18 ST JOHN STREET COSTS LAW SPECIALIST, JAMES MILLER, ANALYSES RECENT APPEAL SUCCESS


28th Jan 2026

James Miller analyses a recent costs appeal success.

James Miller, instructed by Dan Carnall of Kennedys, acted for the Defendant/Appellant in an interesting costs appeal. 

The court had to decide whether the Claimant’s costs of preparing a Bill, assessed at Provisional Assessment, were recoverable where the Defendant had made an effective, pre-Bill Part 36 offer excluding them. The Defendant did not challenge the award for the Bill time on Provisional Assessment, meaning the Claimant recovered more on paper. The issue for determination on appeal was whether the Provisional Assessment was binding on the Defendant or its Part 36 offer prevailed.

The court also considered an ancillary procedural point regarding the Claimant’s failure to file and/or serve a Respondent’s Notice, in circumstances where it was alleged, for the first time in a skeleton argument, that the Defendant’s counsel had conceded the point being determined on appeal.

As to the first issue, Her Honour Judge O’Neil ruled in favour of the Defendant. Although the Defendant had not challenged the provisional amounts allowed for the Bill pursuant to an order and CPR 47.15(7), the successful Part 36 offer ruled the day. The Judge commented as follows:

“The defendant did not write to the court. The respondent to this appeal says that the fact that the defendant did not comply with paragraph 5 of the order arising from the provisional assessment, which is at page 95 of the appeal bundle, means that the sanction at paragraph 6 of the order bites. However, it would have been entirely inappropriate, and in fact in breach of CPR 36.16(2), once the defendant knew that the claimant was challenging the provisional assessment, for the defendant to make submissions based on the Part 36 offer prior to the costs being finally determined at the oral hearing…The claimant had failed to beat the defendant’s Part 36 offer on costs. Considering the principles that can be derived from Forward v Burton and Crosbie v Munro, the offer made after commencement and before the order of District Judge Baker (i.e. before the bill was prepared, because that was prepared in response to the order of District Judge Baker) should have been accepted and the costs of the bill should not have been incurred”.
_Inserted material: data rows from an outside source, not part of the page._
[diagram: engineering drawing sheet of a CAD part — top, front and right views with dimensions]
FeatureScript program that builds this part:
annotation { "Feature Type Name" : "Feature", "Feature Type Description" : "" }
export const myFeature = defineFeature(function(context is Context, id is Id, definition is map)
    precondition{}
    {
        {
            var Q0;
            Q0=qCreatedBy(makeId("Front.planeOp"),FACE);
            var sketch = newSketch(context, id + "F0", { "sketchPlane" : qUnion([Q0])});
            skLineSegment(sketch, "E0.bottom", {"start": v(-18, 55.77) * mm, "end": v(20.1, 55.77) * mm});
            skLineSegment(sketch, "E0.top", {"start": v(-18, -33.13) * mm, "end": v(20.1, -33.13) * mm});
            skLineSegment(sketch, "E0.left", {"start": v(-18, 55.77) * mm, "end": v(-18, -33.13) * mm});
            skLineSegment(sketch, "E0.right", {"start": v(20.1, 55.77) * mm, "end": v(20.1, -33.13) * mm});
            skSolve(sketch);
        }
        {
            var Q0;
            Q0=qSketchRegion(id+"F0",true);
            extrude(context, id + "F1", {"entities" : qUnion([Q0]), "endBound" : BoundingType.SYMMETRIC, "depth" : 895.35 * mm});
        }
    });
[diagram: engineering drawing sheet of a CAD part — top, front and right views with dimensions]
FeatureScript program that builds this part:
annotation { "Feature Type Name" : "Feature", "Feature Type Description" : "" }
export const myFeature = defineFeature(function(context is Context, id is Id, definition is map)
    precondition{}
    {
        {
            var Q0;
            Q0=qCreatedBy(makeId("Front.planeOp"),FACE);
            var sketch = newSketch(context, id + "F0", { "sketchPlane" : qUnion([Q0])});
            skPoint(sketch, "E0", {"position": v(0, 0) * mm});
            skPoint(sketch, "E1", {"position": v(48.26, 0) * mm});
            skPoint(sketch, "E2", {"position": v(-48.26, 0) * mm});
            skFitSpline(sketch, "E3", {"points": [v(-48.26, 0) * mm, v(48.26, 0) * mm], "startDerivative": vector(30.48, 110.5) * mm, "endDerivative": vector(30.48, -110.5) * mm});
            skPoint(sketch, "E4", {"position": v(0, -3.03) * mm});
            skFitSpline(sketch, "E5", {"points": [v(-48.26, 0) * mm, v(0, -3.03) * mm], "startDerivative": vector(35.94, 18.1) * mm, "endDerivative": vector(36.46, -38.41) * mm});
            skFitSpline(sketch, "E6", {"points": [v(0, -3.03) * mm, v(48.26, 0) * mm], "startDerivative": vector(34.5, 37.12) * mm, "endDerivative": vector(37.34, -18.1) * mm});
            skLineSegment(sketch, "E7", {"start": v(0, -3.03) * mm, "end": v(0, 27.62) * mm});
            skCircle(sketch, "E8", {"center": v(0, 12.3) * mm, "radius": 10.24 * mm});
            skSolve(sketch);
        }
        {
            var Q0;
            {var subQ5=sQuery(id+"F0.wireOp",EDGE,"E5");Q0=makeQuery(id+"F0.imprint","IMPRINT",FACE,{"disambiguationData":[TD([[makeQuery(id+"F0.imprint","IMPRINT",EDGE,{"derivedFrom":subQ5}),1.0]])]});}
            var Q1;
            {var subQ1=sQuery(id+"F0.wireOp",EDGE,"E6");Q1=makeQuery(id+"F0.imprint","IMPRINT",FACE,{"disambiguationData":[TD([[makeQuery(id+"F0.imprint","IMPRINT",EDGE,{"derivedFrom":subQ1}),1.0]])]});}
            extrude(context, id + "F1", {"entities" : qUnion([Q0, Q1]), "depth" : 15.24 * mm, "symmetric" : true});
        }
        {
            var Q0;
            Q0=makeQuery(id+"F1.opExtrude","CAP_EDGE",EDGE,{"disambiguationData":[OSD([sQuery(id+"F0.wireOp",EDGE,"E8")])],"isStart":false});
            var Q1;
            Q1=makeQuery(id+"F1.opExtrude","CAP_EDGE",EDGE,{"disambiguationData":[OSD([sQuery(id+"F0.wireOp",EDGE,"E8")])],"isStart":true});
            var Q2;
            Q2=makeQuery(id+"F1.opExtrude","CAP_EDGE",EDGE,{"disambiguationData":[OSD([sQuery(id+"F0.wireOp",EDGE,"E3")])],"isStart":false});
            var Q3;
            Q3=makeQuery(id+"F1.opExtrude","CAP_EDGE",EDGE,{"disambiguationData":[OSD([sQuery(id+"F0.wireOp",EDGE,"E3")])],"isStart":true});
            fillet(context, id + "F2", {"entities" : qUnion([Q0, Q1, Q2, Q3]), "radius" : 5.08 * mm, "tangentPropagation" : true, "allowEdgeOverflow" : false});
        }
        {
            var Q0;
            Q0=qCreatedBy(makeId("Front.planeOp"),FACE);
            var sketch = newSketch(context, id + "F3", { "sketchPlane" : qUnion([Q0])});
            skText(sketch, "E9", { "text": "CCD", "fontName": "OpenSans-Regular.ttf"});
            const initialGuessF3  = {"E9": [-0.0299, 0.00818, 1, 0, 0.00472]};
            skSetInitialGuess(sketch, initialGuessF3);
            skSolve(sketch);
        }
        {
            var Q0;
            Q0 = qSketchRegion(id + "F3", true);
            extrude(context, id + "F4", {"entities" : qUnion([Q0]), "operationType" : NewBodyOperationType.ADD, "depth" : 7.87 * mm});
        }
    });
In relation to the second issue, Her Honour Judge O’Neill agreed that the Claimant was seeking to raise a new point, namely that counsel had conceded the argument at first instance and a Respondent’s Notice was required. However, the Claimant’s failure made no difference to the appeal as the Judge determined the point was without merit. Counsel cooperating with the judge below on the consequences of his earlier decision did not amount to a concession.

The case serves as a reminder that a party responding to an appeal must file a Respondent’s Notice if additional and/or alternative grounds for upholding it are pursued. Further, that any time claimed for drafting and checking a Bill of Costs will be disallowed where an effective offer is made before it is prepared (Forward v Burton [2005] EWHC 90003 (Costs)).